YOUR GOAL -
All lines from the one containing "d read before" down to the one containing "ell down in", both ends included, are to be given again exactly; omit the rest of the listing below.
** MATERIAL TO PROCESS follows **
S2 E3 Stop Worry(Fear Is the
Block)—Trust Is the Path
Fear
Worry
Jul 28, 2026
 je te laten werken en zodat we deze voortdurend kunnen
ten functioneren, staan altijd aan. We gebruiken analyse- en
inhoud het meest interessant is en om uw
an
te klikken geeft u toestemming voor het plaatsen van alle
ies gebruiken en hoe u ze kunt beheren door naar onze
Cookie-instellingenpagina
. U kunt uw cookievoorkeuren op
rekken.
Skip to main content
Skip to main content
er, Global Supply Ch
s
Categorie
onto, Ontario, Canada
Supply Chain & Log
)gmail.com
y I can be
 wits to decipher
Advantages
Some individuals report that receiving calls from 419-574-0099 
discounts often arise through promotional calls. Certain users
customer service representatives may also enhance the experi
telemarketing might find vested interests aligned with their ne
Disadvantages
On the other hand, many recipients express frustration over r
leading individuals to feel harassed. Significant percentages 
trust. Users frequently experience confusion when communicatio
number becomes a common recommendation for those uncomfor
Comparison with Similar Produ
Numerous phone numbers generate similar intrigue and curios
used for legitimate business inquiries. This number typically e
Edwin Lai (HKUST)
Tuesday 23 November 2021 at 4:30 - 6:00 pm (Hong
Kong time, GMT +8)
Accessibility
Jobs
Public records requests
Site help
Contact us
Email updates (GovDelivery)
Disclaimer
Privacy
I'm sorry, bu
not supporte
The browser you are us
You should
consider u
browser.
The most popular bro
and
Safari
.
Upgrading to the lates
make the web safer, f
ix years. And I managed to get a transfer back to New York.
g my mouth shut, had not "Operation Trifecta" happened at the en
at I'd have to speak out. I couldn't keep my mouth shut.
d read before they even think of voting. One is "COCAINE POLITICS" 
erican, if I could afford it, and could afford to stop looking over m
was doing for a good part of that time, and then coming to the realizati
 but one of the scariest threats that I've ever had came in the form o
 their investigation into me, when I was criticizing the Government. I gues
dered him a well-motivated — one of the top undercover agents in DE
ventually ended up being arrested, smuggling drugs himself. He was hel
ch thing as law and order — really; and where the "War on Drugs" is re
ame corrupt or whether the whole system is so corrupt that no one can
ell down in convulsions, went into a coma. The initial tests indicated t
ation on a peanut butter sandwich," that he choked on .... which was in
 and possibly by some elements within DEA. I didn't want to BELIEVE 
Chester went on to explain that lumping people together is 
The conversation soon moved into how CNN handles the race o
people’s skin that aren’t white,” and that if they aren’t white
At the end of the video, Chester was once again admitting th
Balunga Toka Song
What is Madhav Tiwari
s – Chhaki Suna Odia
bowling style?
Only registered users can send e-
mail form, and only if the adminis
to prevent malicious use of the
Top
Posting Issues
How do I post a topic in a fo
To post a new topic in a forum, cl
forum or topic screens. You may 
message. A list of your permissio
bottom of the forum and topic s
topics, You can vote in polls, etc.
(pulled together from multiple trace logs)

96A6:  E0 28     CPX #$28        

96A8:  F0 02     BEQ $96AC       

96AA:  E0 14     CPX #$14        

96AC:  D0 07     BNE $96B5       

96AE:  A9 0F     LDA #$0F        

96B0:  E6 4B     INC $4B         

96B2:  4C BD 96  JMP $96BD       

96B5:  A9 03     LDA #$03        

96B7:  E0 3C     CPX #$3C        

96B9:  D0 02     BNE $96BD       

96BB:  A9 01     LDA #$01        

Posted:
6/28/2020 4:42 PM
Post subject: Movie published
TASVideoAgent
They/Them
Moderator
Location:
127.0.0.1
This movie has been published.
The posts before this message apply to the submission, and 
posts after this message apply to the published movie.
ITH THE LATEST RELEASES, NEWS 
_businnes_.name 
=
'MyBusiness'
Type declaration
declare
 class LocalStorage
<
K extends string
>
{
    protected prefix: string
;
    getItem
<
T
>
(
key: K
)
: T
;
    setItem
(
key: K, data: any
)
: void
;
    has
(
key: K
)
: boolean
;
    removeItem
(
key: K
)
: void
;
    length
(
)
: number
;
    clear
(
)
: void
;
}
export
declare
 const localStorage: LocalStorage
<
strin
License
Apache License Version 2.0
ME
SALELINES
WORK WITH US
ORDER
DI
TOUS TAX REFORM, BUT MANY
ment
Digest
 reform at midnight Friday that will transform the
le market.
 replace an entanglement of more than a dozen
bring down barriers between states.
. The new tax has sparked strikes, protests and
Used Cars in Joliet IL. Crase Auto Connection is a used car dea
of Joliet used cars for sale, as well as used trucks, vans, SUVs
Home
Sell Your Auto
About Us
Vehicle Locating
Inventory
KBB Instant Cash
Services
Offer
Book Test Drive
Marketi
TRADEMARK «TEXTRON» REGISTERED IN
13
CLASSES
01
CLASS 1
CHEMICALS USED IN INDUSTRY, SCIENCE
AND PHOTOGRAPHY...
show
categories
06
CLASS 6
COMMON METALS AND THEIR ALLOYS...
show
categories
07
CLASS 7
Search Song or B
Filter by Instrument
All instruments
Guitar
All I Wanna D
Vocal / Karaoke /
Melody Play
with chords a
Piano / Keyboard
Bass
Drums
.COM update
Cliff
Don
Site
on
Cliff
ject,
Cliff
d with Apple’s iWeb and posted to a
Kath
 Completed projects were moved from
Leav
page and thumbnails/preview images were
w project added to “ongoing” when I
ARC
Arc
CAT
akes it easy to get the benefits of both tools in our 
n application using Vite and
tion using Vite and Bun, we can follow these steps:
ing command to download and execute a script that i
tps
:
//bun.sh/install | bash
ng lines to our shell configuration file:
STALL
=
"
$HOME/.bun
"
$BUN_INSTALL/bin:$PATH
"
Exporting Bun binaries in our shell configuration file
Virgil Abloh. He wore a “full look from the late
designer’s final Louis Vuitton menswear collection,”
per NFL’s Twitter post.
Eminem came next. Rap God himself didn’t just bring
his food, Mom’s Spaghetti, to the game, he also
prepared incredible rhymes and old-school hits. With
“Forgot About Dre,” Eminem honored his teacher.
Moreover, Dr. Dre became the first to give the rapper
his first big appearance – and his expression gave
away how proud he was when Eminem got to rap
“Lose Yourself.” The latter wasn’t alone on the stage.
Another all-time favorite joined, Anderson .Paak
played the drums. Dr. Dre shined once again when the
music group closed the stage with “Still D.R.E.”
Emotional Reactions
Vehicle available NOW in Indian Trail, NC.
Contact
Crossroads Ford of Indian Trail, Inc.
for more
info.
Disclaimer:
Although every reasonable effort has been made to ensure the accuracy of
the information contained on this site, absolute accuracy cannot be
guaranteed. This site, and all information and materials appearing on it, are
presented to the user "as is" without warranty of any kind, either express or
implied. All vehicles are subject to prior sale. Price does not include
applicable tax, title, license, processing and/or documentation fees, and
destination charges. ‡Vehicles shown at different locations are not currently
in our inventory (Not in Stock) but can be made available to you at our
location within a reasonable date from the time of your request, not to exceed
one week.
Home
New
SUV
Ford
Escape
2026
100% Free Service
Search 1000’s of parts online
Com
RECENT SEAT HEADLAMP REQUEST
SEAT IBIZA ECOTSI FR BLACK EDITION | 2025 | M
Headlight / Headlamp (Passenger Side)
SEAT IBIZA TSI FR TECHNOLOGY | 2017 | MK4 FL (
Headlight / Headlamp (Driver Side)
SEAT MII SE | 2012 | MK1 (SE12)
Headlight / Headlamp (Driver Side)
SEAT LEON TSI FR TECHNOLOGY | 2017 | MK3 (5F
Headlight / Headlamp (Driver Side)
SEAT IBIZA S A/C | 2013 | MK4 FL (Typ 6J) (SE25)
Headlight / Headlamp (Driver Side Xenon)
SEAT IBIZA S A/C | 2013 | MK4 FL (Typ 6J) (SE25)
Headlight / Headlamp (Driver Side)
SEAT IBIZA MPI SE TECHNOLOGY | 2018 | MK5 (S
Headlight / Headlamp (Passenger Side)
** End of MATERIAL TO PROCESS **
OUTPUT OF THE EXERCISE -
d read before they even think of voting. One is "COCAINE POLITICS" 
erican, if I could afford it, and could afford to stop looking over m
was doing for a good part of that time, and then coming to the realizati
 but one of the scariest threats that I've ever had came in the form o
 their investigation into me, when I was criticizing the Government. I gues
dered him a well-motivated — one of the top undercover agents in DE
ventually ended up being arrested, smuggling drugs himself. He was hel
ch thing as law and order — really; and where the "War on Drugs" is re
ame corrupt or whether the whole system is so corrupt that no one can
ell down in convulsions, went into a coma. The initial tests indicated t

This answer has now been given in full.